The governor made the comment yesterday after touring Platteville and Verona where three tornadoes touched down late Monday night.
The National Weather Service said yesterday that an F-3 tornado hit Verona with winds of up to 140 mph. It blew down a wall at Country View Elementary School and made 19 homes in Verona uninhabitable while damaging dozens of others.
In Platteville, football players said they probably lost their home games this fall after an F-2 twister with 120 mph winds hit Pioneer Stadium and twisted the bleachers and snapped off light poles. The storm also tore the roofs off two dormitories.
Five buildings in all were damaged on the Platteville campus, and a dozen homes were destroyed in that community. The twisters were the first in Wisconsin in 2014.
Thompson asks Congress to recognize obesity as disease
Former Wisconsin governor Tommy Thompson will urge Congress today to require Medicare coverage for seniors' obesity medicines.
Thompson will join state officials in Michigan to encourage government leaders to recognize obesity as a disease.

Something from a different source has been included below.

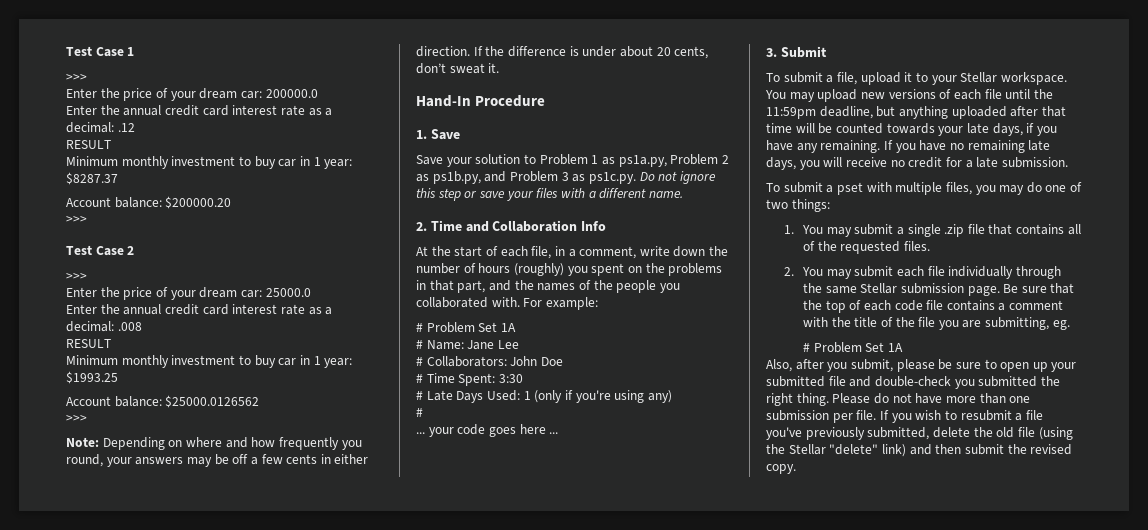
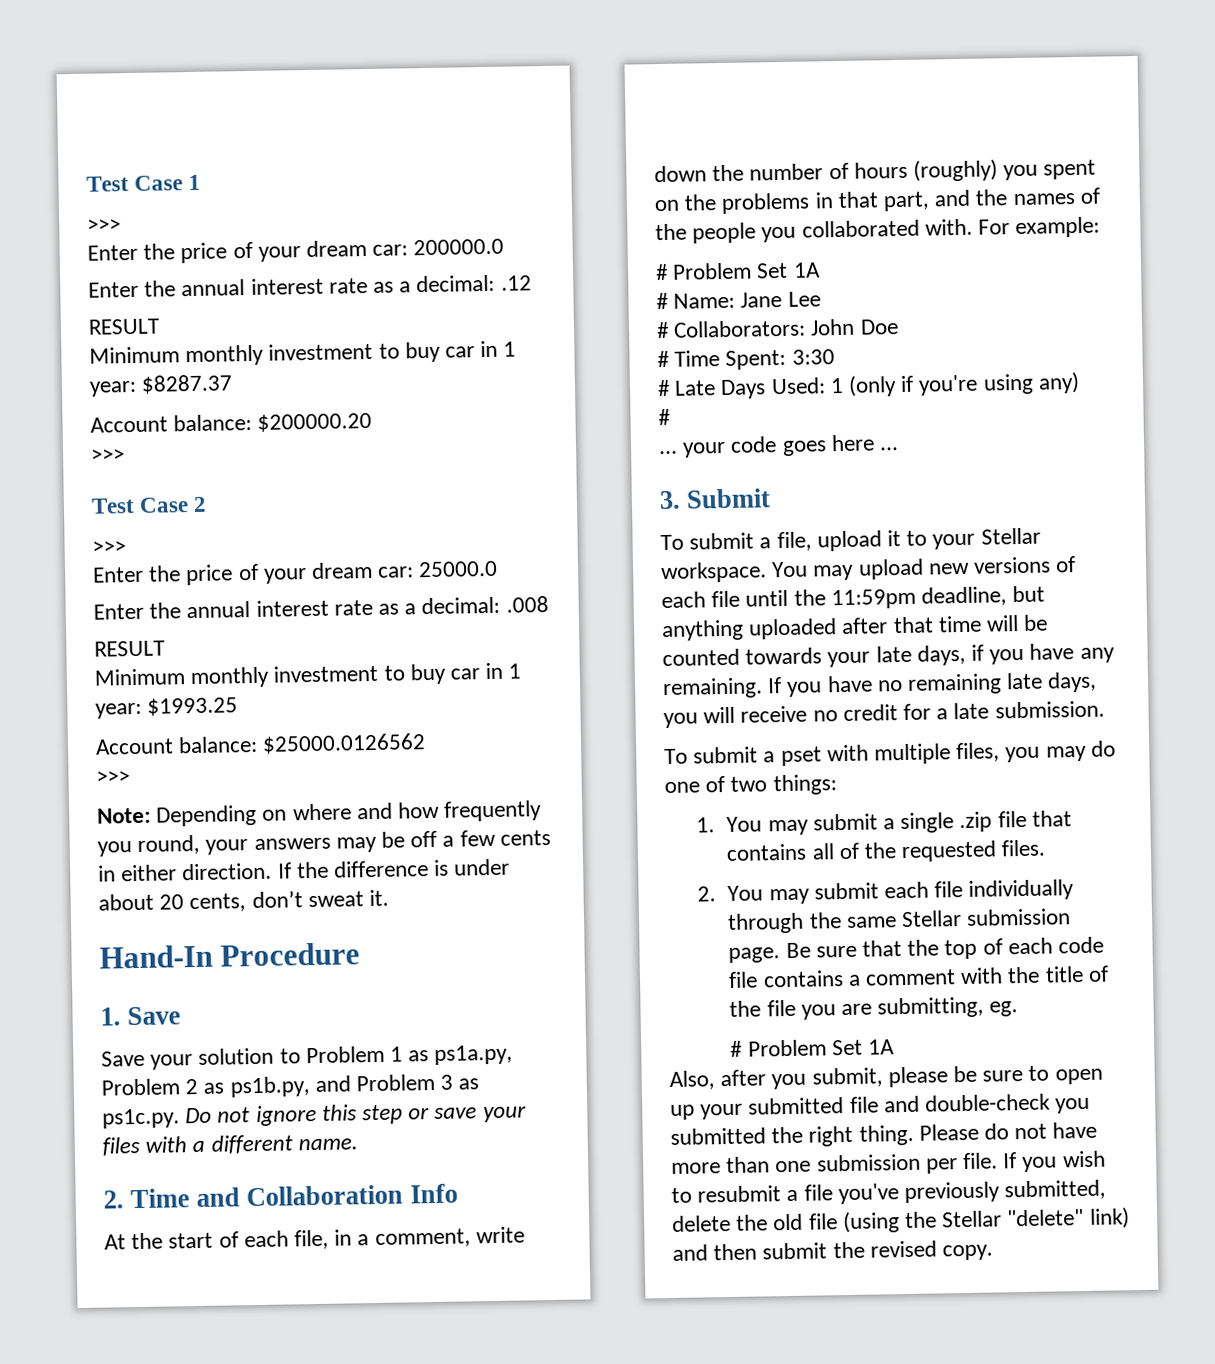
[164,105,229,116] credit card -> (246, 288) none
[164,304,229,315] credit card -> (251, 610) none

Thompson served as the nation's Health and Human Services secretary more than a decade ago. He'll join Michigan Community Health Director James Haveman at a news conference in Lansing.
Haveman will give a progress report on a statewide health and wellness plan from Michigan Gov. Rick Snyder. That state's obesity rate jumped from 18% to 32% between 1995 and 2010. By 2030, officials say half of Michigan's population could be obese.